By now, several of you in the family know the story of The Kitchen Aid Not To Be Used. A brief synopsis would be that I was told rather sternly that I am not to use the Kitchen Aid (as I stood there using only the bowl to mix dry ingredients)-A rule previously unknown to me. This event managed to lead into a rather interesting and nearly heated conversation about how things are going with the two of us living together. The result was me standing there and waiting out a defensive rant by R/L and then managing to get her to speak to me honestly and rationally, rather than tell me false reasons for things so that I don't know how she really feels.
The honesty is refreshing. But getting honesty out of R/L is like trying to get The Cheat to say Douglas. Or, for you non-homestarrunner savants, it's like trying to get a Star Wars fanatic to admit that the force is not real. Or, if you prefer a cliche, like trying to get a fish to breathe out of water.
This is my test and my trial and I will weather it as I have weathered all previous storms.

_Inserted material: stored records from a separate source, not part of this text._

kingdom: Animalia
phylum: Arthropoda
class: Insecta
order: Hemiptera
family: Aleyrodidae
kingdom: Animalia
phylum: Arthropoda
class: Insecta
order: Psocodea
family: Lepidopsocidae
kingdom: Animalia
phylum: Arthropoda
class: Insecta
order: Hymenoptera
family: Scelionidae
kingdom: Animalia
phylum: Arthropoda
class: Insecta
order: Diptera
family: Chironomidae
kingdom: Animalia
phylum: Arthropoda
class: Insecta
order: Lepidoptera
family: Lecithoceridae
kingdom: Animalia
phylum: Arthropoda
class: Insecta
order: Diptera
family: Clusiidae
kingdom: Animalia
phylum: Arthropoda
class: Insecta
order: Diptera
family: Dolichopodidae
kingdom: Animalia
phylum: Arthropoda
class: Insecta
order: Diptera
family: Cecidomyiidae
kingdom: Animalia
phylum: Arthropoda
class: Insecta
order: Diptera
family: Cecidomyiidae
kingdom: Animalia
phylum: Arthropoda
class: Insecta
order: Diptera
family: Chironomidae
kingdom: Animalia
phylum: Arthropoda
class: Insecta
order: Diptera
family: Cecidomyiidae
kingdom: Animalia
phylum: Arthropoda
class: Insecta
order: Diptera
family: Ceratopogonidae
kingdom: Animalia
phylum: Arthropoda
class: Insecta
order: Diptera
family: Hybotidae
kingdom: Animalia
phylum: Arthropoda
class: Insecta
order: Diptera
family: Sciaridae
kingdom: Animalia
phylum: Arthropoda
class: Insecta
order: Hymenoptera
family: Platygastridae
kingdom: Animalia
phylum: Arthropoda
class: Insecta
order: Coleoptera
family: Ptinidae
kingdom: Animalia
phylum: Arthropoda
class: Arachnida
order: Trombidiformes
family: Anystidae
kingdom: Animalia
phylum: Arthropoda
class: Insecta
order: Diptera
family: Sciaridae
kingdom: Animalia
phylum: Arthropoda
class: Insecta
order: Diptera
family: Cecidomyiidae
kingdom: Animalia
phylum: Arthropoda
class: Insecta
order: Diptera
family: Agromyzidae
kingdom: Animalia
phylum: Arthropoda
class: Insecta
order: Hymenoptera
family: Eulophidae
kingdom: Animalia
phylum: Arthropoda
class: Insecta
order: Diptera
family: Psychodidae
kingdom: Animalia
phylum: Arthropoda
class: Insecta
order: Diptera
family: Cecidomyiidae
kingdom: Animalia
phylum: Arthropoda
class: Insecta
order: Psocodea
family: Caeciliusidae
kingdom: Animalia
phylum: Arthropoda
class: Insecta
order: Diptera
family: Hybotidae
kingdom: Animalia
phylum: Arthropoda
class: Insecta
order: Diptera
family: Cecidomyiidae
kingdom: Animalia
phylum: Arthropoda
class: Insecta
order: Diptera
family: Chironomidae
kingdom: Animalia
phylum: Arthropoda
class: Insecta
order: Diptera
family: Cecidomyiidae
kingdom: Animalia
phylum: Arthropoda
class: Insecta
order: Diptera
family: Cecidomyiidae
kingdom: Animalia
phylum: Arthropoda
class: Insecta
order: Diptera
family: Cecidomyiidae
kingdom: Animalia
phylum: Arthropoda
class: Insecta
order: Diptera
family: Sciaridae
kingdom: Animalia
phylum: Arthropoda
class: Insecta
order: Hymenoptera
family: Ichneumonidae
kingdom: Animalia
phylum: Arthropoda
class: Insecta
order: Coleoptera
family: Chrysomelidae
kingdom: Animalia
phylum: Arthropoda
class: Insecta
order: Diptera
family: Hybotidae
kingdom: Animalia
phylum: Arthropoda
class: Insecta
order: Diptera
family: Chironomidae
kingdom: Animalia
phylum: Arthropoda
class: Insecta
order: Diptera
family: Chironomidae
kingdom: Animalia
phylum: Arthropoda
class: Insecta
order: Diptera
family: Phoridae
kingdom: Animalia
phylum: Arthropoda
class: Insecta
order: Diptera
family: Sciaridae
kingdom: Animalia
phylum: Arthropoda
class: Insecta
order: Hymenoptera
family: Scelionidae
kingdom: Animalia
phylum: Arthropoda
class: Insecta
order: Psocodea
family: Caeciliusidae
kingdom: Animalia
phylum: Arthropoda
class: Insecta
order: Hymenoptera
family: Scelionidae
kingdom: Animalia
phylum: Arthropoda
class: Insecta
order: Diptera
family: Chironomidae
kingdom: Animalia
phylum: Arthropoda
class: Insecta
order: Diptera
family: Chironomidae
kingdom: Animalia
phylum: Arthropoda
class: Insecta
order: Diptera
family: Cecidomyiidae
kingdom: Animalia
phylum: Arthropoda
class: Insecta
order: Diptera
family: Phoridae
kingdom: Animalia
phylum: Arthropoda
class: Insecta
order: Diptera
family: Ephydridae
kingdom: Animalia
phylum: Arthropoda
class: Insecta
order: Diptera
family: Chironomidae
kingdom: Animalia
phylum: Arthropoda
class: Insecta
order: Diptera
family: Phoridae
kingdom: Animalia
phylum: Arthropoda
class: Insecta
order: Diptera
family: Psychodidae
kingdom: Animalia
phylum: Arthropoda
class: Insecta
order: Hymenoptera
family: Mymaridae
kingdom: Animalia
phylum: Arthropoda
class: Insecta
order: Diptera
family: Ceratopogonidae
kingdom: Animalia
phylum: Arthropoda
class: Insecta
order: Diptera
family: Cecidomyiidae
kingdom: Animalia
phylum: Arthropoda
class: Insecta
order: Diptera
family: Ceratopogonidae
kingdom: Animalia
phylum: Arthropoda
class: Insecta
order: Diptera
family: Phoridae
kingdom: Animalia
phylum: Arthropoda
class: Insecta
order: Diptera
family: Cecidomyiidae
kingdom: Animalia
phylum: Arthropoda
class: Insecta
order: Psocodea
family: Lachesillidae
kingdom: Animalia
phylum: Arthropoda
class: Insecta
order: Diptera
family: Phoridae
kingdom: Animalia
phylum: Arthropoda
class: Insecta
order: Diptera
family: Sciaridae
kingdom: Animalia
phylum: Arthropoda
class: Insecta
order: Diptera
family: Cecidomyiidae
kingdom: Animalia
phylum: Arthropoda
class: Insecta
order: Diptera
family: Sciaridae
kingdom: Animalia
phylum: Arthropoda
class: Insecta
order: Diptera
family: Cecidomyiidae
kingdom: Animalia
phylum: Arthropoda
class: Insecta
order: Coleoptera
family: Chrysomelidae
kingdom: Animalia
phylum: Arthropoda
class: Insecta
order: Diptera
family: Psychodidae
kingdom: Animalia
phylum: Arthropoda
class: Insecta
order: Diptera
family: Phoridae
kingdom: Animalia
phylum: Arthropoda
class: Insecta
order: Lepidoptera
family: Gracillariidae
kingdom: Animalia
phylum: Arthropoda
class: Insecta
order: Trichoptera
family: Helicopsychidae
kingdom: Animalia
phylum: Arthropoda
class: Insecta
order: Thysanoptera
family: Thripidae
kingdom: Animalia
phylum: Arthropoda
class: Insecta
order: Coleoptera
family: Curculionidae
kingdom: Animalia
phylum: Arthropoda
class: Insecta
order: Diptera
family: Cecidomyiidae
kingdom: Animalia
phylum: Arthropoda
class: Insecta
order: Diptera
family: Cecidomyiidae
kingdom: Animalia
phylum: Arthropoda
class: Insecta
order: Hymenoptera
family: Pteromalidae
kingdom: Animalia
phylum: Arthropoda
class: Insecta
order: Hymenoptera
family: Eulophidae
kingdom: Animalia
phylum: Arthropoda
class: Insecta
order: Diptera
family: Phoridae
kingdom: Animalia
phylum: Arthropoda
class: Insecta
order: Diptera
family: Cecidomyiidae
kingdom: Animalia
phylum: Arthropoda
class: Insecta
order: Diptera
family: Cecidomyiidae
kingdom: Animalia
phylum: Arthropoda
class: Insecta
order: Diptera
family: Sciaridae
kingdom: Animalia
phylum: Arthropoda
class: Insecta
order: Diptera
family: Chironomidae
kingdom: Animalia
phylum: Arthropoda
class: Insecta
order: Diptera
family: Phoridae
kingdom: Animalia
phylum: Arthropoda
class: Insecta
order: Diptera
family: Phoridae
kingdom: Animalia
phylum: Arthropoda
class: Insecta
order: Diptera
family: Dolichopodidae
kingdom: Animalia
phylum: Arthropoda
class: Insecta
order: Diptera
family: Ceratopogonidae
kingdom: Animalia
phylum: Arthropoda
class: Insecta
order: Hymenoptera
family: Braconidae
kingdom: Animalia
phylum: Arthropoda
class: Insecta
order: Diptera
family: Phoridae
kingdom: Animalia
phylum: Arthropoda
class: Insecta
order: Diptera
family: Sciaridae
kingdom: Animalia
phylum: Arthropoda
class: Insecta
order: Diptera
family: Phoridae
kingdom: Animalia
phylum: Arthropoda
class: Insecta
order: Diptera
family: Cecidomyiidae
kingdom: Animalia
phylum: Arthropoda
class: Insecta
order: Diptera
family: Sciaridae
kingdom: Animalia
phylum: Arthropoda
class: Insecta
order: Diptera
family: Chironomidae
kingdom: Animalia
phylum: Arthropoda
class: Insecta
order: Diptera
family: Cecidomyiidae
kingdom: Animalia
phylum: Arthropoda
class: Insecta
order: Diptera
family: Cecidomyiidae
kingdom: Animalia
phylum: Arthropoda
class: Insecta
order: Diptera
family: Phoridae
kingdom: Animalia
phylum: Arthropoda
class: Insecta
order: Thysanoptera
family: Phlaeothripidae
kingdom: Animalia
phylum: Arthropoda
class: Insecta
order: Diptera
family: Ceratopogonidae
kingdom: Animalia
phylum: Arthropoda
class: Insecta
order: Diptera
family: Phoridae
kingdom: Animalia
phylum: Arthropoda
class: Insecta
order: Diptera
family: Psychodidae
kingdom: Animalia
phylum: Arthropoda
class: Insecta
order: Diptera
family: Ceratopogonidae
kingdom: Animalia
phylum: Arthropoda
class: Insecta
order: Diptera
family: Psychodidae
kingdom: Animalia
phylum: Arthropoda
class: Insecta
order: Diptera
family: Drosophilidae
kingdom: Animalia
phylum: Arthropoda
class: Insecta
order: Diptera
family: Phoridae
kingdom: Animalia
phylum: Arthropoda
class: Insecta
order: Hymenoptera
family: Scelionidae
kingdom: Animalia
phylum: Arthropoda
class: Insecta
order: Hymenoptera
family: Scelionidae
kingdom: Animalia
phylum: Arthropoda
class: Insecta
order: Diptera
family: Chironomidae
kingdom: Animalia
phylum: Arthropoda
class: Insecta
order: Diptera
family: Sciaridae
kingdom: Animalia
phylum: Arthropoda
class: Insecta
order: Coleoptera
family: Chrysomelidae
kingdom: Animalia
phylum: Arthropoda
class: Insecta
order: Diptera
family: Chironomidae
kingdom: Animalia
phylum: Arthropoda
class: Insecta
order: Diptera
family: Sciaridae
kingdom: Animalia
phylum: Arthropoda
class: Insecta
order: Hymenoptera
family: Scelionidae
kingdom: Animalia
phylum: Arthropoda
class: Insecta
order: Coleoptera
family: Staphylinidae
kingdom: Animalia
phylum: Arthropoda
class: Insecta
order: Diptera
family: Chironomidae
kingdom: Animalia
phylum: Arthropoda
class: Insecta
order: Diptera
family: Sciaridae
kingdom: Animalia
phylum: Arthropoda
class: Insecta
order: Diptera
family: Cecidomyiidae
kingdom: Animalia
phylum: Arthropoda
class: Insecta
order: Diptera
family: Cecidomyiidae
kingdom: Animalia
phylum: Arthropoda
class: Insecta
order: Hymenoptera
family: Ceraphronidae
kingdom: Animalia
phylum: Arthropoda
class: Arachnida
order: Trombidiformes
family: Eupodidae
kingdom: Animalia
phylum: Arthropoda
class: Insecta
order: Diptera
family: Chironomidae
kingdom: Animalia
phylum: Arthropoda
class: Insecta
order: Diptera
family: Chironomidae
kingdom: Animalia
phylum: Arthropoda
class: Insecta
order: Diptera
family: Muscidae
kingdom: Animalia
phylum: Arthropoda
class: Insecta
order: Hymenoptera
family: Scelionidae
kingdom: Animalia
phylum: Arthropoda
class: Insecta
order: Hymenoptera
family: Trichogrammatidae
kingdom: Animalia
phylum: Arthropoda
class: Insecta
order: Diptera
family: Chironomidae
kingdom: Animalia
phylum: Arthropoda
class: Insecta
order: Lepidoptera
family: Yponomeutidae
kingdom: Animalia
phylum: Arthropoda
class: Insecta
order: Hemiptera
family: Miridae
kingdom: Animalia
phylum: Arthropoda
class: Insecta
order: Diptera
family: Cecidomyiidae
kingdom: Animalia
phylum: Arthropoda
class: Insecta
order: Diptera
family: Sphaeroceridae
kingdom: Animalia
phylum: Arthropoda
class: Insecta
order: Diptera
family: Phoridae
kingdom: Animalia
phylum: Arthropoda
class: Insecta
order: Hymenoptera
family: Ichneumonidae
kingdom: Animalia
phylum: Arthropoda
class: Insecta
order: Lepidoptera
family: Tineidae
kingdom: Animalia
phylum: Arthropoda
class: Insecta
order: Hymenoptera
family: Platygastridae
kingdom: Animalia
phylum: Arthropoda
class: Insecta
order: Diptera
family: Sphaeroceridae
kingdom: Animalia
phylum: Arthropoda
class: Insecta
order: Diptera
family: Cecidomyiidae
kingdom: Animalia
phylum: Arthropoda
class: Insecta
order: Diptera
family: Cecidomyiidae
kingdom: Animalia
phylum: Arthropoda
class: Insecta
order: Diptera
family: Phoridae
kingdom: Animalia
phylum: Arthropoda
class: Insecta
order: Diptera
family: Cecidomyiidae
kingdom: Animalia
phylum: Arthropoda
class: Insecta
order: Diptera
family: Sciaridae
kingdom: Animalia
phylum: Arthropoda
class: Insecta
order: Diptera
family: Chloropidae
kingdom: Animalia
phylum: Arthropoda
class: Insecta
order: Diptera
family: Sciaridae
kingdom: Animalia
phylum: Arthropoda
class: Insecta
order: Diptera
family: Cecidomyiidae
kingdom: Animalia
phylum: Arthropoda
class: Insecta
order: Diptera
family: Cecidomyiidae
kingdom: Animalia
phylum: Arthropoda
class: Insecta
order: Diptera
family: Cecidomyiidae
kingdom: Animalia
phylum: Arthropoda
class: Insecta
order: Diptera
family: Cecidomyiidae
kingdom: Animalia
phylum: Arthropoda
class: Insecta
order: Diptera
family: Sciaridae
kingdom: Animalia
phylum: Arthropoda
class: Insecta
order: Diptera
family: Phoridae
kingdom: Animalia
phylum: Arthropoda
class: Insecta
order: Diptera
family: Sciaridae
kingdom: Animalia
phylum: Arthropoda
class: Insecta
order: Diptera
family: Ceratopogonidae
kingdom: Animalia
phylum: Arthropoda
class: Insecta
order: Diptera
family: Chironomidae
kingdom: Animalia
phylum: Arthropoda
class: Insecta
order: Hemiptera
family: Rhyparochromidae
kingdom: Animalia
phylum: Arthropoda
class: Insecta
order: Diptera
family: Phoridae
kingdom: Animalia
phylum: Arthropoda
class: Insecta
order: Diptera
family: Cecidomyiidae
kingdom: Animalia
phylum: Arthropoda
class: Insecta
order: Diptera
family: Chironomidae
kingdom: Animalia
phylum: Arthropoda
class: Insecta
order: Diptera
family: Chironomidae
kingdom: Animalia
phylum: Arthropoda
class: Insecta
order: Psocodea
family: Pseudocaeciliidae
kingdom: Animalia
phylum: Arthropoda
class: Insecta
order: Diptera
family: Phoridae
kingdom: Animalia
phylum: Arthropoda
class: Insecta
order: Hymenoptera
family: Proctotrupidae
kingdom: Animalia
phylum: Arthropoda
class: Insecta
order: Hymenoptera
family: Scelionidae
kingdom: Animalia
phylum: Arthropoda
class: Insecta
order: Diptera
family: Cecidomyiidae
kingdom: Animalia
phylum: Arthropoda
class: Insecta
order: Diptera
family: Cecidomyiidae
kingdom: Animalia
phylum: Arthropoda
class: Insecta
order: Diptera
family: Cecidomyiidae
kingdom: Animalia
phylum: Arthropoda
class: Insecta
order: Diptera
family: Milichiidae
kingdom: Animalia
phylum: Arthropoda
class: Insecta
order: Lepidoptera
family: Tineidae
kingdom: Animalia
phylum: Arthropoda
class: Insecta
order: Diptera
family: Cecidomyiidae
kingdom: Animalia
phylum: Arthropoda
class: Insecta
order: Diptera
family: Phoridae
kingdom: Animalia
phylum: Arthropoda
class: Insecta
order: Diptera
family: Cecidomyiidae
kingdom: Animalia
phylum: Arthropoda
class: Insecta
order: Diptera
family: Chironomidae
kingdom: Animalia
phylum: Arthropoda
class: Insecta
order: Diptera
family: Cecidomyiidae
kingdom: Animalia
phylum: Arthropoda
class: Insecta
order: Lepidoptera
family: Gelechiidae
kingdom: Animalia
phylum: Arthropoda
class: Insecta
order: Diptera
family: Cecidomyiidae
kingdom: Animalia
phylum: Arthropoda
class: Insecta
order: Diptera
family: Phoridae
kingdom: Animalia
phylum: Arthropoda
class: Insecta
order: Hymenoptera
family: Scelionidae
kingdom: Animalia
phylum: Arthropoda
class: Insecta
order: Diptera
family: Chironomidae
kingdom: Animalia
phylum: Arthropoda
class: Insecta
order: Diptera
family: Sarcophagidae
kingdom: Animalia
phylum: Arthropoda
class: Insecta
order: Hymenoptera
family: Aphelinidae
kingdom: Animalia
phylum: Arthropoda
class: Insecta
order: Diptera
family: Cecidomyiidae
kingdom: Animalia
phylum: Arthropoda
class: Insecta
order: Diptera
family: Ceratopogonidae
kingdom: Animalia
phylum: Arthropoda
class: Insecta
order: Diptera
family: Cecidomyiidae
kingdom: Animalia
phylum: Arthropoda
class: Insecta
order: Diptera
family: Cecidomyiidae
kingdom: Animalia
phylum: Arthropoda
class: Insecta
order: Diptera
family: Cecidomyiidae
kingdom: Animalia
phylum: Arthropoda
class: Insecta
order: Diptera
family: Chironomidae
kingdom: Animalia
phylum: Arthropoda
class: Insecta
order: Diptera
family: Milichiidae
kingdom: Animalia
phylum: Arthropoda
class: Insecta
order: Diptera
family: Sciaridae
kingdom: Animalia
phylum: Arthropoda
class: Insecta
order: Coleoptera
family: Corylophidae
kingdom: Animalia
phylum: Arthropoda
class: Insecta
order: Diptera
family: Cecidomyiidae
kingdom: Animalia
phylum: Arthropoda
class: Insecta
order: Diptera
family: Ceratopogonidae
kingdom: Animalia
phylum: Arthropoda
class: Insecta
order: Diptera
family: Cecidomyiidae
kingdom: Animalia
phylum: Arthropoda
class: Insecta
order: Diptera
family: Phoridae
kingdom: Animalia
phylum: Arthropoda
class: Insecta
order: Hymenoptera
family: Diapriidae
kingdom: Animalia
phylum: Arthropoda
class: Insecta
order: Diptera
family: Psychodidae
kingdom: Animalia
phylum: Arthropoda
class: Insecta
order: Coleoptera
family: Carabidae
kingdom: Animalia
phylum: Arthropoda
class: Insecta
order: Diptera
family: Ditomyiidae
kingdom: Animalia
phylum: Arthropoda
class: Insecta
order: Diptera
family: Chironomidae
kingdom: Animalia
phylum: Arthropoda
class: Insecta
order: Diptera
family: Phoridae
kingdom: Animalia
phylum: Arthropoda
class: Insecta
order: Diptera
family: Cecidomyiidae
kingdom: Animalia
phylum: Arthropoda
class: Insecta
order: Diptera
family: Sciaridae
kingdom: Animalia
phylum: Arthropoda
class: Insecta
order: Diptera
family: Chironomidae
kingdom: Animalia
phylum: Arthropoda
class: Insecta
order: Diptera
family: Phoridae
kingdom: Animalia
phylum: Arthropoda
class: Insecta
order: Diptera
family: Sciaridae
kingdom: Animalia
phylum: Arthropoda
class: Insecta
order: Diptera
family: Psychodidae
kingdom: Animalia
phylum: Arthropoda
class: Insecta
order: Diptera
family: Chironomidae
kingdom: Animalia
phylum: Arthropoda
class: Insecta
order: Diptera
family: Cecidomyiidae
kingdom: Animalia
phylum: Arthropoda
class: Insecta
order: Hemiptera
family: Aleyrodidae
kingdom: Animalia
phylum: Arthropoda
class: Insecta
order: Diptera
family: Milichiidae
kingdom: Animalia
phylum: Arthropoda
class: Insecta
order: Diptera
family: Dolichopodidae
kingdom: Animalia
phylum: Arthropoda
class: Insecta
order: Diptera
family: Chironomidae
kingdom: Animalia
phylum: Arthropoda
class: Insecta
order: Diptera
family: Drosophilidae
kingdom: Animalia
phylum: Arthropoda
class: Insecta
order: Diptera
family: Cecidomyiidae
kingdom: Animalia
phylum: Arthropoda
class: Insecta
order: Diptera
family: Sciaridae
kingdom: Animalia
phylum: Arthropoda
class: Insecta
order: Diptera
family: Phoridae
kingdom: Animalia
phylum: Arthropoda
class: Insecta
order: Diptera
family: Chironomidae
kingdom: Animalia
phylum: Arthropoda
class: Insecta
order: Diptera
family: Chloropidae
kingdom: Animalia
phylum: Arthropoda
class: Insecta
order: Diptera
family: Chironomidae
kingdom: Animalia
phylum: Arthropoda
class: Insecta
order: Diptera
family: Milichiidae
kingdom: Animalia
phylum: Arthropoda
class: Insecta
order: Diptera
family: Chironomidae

I'm just grateful that the worst things in my life right now are a bad living situation and a dull job. Oh, wait...those are two pretty disheartening things.
Oh well, it's Wednesday. The perfect day for feeling like the things in your life are a smidgen of a let down and looking forward to that glorious weekend where you get to do taxes and then drive 1.5 hours to a town for a two hour combined choir rehearsal and then drive back at 9:00 at night.
Oh look, there's some more snow. What happened to 40 degrees and sunny?
The place where I go to find myself again when I am lost. My Zen garden if you will.
3 comments:
Oh. My. GOSH!!!!
This may not be the best advice, but....if I were in your position and it were feasible, I'd leave that house. Her reneging of privileges and sour attitude alone would make me look elsewhere....yes, you have a great view/proximity to the water, but you're so not happy! And if you're not happy at work, and not happy at home (with poor Sadie gone)....I mean, what are the next nine months going to be but torturous?
In my experience, I need a haven somewhere, whether it be a quiet bedroom, time with a fuzzy pet, an awesome work place, or amazing friends to escape with. And it seems like in your situation, so far, you have none of that there with you. I have sooooooo been there, in a place as close to heaven as I can imagine (Door County, WI). I hated so much of my summer there, and it was because I just accepted the ridiculous expectations and unpleasant situations. And I hate that I hated it! I LOVE that place, normally. And I still do. But I feel like I wasted what could have been a wonderful summer there.
Good luck, Sarah! I'm thinking of you.
Oh, Strong Bad. And Mr. Green. Thank you for making me smile today.
Oh, Sarah. I feel your pain. If only the humor of Strong Bad and Mr. Green could make it go away. Alas. (Actually, if only the humor of Strong Bad and Mr. Green could make R/L go away, but that is even less likely.)
I will keep praying that you find a better situation soon.
Crapfully yours,
Peeser
I agree completely with Genny! Seriously, keep looking for other places to live, I know they're out there. Maybe it might not be with that guy, but I wouldn't stand it there! And I thought my living situation was bad...I had no idea about the laundry.
I am SO SORRY that this has disappointed you so far. Keep your head up (I should take my own advice) and think of the small, happy things day to day. That seems to have helped me a lot.